| Task instructions |
Below are the records; they must be reproduced verbatim.

(Dataset entries)
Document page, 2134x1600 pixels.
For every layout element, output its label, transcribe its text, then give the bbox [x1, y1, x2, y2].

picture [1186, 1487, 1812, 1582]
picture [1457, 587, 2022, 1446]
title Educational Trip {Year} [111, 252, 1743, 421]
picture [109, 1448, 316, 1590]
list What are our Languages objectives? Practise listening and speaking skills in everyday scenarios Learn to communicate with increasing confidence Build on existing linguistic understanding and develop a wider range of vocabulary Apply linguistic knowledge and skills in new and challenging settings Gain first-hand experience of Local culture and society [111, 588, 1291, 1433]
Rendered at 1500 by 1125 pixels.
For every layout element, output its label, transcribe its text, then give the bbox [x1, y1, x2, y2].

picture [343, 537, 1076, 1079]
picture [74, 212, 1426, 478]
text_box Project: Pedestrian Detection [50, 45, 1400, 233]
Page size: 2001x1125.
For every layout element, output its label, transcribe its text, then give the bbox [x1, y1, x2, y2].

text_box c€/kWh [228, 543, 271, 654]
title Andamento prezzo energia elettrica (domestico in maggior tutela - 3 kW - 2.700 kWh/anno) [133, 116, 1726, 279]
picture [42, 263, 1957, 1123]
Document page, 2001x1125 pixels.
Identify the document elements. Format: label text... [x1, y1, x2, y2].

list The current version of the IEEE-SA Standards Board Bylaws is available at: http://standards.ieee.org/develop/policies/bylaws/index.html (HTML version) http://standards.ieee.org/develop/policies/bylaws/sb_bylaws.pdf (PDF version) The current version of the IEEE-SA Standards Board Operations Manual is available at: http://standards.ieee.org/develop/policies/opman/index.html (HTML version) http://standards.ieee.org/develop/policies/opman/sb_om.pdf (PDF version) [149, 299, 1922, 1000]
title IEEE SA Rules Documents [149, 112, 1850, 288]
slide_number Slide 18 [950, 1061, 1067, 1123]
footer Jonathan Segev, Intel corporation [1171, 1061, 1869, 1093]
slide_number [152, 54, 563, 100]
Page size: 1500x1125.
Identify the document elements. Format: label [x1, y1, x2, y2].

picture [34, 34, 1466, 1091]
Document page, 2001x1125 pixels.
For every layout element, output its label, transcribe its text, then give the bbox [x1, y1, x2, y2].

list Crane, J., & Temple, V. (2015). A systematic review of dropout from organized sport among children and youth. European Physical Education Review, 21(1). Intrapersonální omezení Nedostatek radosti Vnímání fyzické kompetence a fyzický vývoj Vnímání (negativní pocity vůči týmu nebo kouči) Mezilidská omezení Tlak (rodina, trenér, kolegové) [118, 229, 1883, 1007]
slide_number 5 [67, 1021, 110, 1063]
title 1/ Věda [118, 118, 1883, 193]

| Exercise result |
Document page, 2134x1600 pixels.
For every layout element, output its label, transcribe its text, then give the bbox [x1, y1, x2, y2].

picture [1186, 1487, 1812, 1582]
picture [1457, 587, 2022, 1446]
title Educational Trip {Year} [111, 252, 1743, 421]
picture [109, 1448, 316, 1590]
list What are our Languages objectives? Practise listening and speaking skills in everyday scenarios Learn to communicate with increasing confidence Build on existing linguistic understanding and develop a wider range of vocabulary Apply linguistic knowledge and skills in new and challenging settings Gain first-hand experience of Local culture and society [111, 588, 1291, 1433]
Rendered at 1500 by 1125 pixels.
For every layout element, output its label, transcribe its text, then give the bbox [x1, y1, x2, y2].

picture [343, 537, 1076, 1079]
picture [74, 212, 1426, 478]
text_box Project: Pedestrian Detection [50, 45, 1400, 233]
Page size: 2001x1125.
For every layout element, output its label, transcribe its text, then give the bbox [x1, y1, x2, y2].

text_box c€/kWh [228, 543, 271, 654]
title Andamento prezzo energia elettrica (domestico in maggior tutela - 3 kW - 2.700 kWh/anno) [133, 116, 1726, 279]
picture [42, 263, 1957, 1123]
Document page, 2001x1125 pixels.
Identify the document elements. Format: label text... [x1, y1, x2, y2].

list The current version of the IEEE-SA Standards Board Bylaws is available at: http://standards.ieee.org/develop/policies/bylaws/index.html (HTML version) http://standards.ieee.org/develop/policies/bylaws/sb_bylaws.pdf (PDF version) The current version of the IEEE-SA Standards Board Operations Manual is available at: http://standards.ieee.org/develop/policies/opman/index.html (HTML version) http://standards.ieee.org/develop/policies/opman/sb_om.pdf (PDF version) [149, 299, 1922, 1000]
title IEEE SA Rules Documents [149, 112, 1850, 288]
slide_number Slide 18 [950, 1061, 1067, 1123]
footer Jonathan Segev, Intel corporation [1171, 1061, 1869, 1093]
slide_number [152, 54, 563, 100]
Page size: 1500x1125.
Identify the document elements. Format: label [x1, y1, x2, y2].

picture [34, 34, 1466, 1091]
Document page, 2001x1125 pixels.
For every layout element, output its label, transcribe its text, then give the bbox [x1, y1, x2, y2].

list Crane, J., & Temple, V. (2015). A systematic review of dropout from organized sport among children and youth. European Physical Education Review, 21(1). Intrapersonální omezení Nedostatek radosti Vnímání fyzické kompetence a fyzický vývoj Vnímání (negativní pocity vůči týmu nebo kouči) Mezilidská omezení Tlak (rodina, trenér, kolegové) [118, 229, 1883, 1007]
slide_number 5 [67, 1021, 110, 1063]
title 1/ Věda [118, 118, 1883, 193]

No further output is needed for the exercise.